• Your assignment: Rewrite the material below as a numbered list with one line per entry, dropping the blank lines. Leave out the pictures.

• Data:
-------------------------

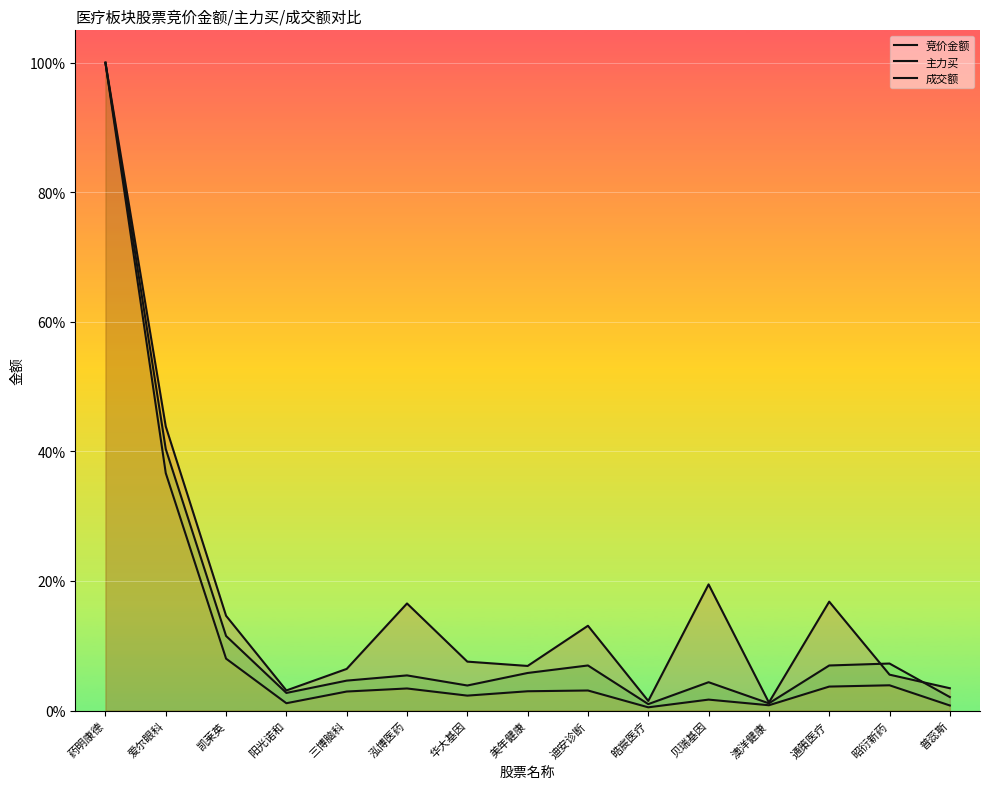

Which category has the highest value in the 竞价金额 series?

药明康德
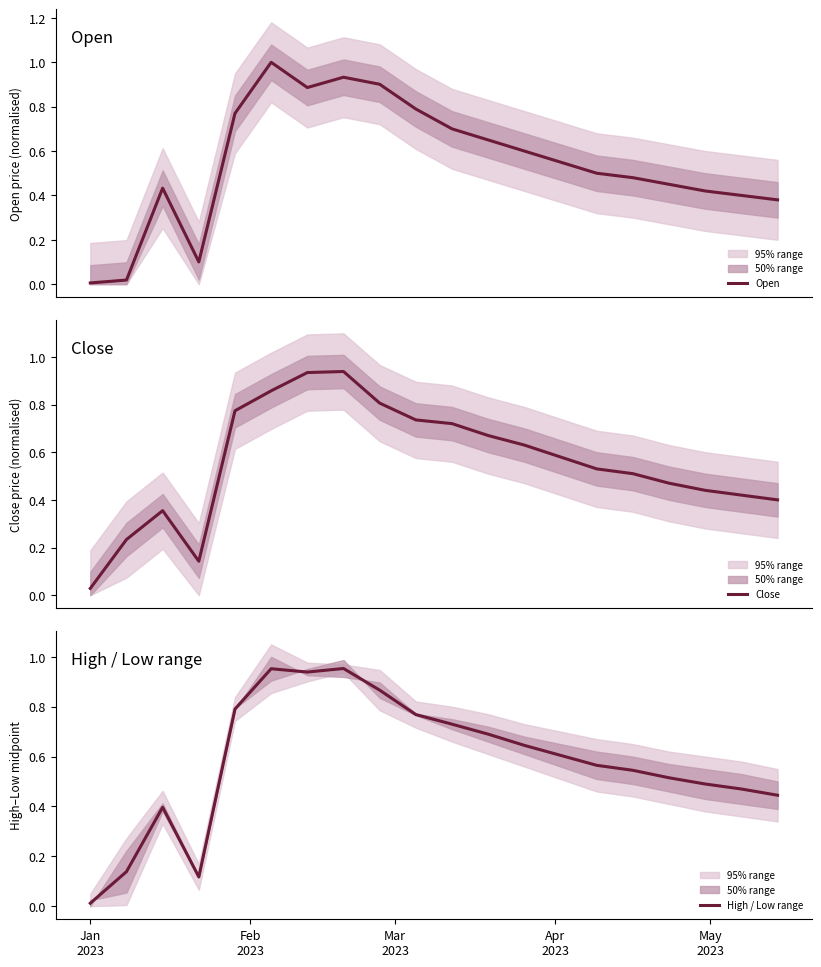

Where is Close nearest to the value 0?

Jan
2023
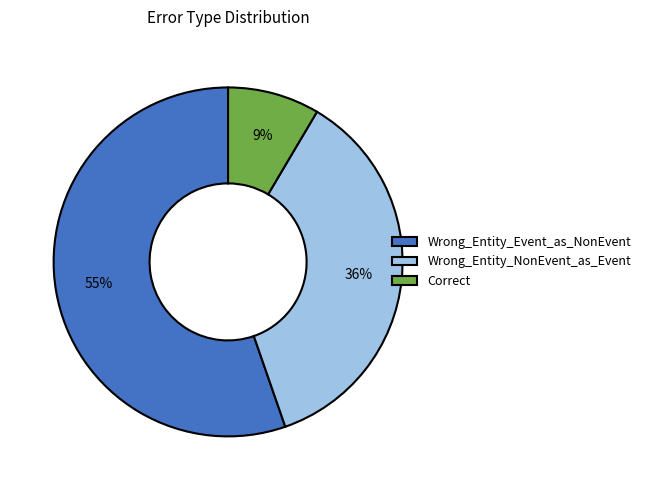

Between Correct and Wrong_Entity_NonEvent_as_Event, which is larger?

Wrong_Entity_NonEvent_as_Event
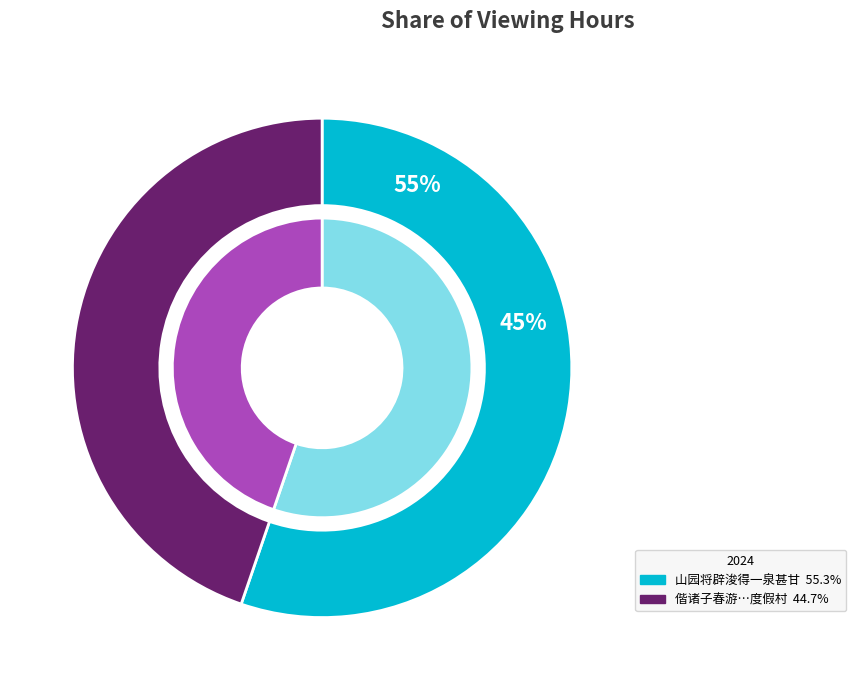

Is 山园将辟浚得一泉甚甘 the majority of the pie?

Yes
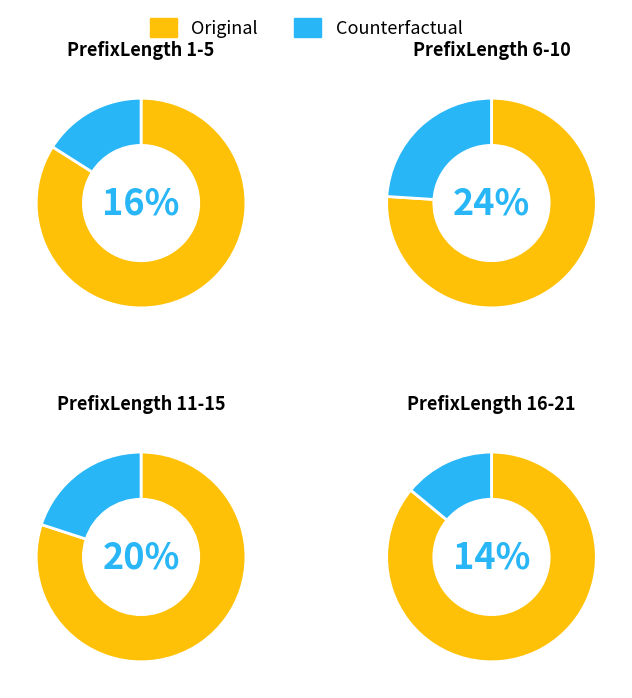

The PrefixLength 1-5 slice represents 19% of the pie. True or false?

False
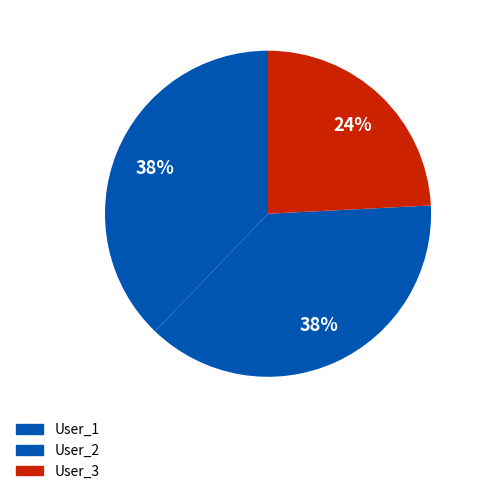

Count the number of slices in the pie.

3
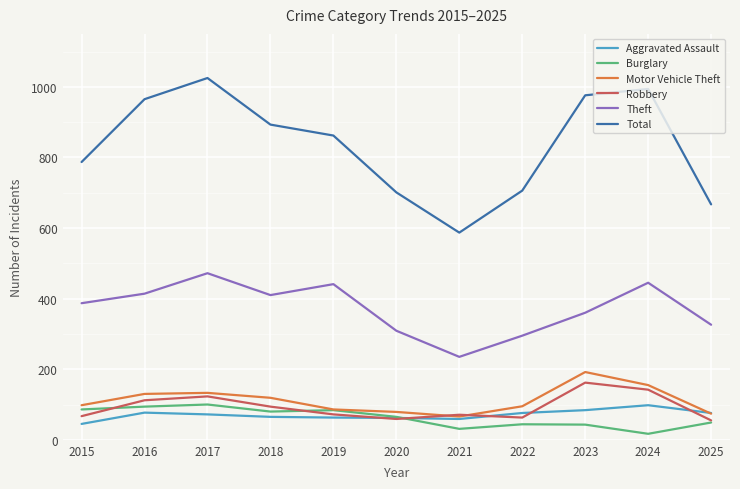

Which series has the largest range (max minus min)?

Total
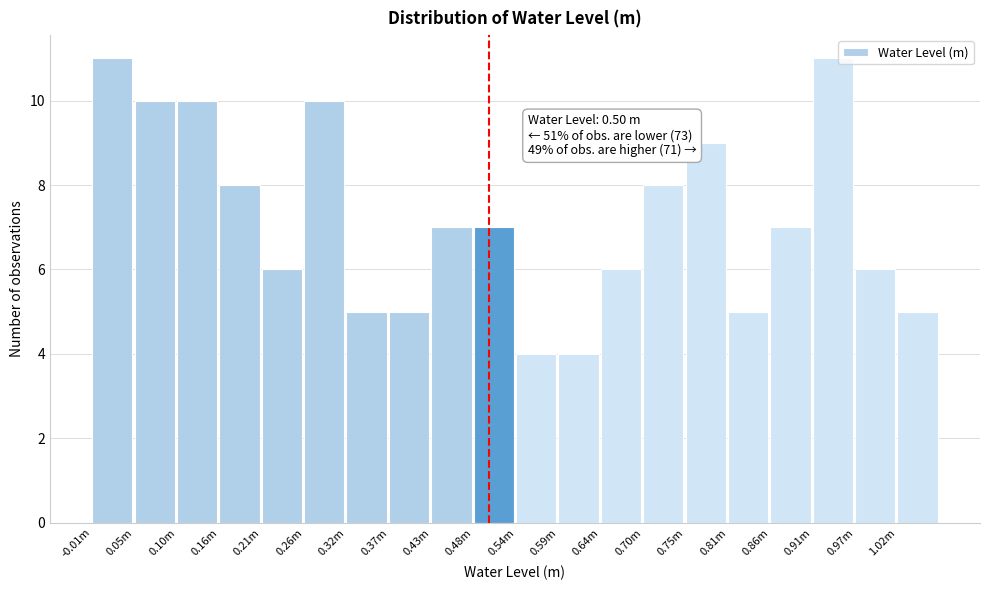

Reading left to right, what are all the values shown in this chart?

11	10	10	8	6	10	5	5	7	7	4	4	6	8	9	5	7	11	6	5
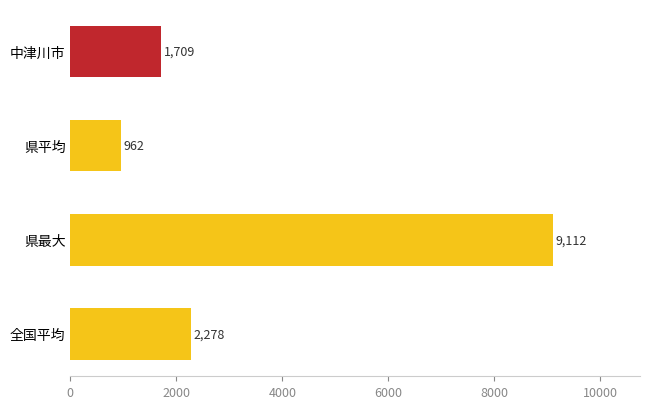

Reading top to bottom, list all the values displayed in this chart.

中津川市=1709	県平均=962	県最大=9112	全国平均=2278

-------------------------

• Completed exercise:
1. Which category has the highest value in the 竞价金额 series?
2. 药明康德
3. Where is Close nearest to the value 0?
4. Jan
5. 2023
6. Between Correct and Wrong_Entity_NonEvent_as_Event, which is larger?
7. Wrong_Entity_NonEvent_as_Event
8. Is 山园将辟浚得一泉甚甘 the majority of the pie?
9. Yes
10. The PrefixLength 1-5 slice represents 19% of the pie. True or false?
11. False
12. Count the number of slices in the pie.
13. 3
14. Which series has the largest range (max minus min)?
15. Total
16. Reading left to right, what are all the values shown in this chart?
17. 11	10	10	8	6	10	5	5	7	7	4	4	6	8	9	5	7	11	6	5
18. Reading top to bottom, list all the values displayed in this chart.
19. 中津川市=1709	県平均=962	県最大=9112	全国平均=2278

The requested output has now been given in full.